[start Document]

# 8' Sage "Training" Fly Rod



## Sandcrab (Mar 20, 2002)

8'
5/6 wt line
Cloth sack and aluminum tube

This rod was mass produced to teach people how to fly fish. Do not expect to see Sage's high quality components on this rod.

Local pickup: $20
Shipped: $30


----------



## Garboman (Jul 22, 2010)

I will take it and get a postal money order made out for $30 

I will send you a PM and we can trade contact and address information.


----------



## Sandcrab (Mar 20, 2002)

Sale pending to Garboman


----------



## Garboman (Jul 22, 2010)

Thanks USPS Money Order went out by mail this afternoon. Looking forward to putting new guides on this rod and catching some wily Smallmouth on Muddler Minnows.


----------



## Sandcrab (Mar 20, 2002)

Thanks. Money order received. Rod will be mailed out Monday.


----------



## Sandcrab (Mar 20, 2002)

Posr office closed today..

[end Document]
[start Information supplied]

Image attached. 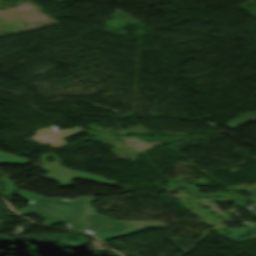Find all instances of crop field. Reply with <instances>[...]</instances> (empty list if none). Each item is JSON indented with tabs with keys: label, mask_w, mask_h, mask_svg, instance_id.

[end Information supplied]

Problems to work on.
**a)** In the fly rod thread, which rod details does the first post list before it explains how the rod was produced?
**b)** Carry the fly rod thread forward from its last post.
The lines above aren't needed for any of this.

The answers.
**a)**
- 8'
- 5/6 wt line
- Cloth sack and aluminum tube

**b)**
----------



## Sandcrab (Mar 20, 2002)

Mailed out today


----------



## Garboman (Jul 22, 2010)

Received Thanks.

Replaced Stripper guide and added another smaller stripper guide.

Mounted new reel and 5 WT line.

This rod is nice and responsive in my front yard, throws tight loops

I have a 6WT Loomis and this Sage is right there with it in terms of feel.

I once read a story of a New York Writer who belonged to a Fishing Club on the Beaverkill River in the 1960s

He wrote that once he handled a new Hardy Rod, all other rods felt like a Bum.

This Sage is not a Bum.

Thanks Again,,


----------



## Sandcrab (Mar 20, 2002)

Glad you can put it to use. I have built two fly rods and one - a Lamiglas XMG 50 in 4 wt is my fav. Trout waters are almost non existent in DE. I go to Western MD or the Gunpowder for all my trout fishing now.

Again have fun with the rod.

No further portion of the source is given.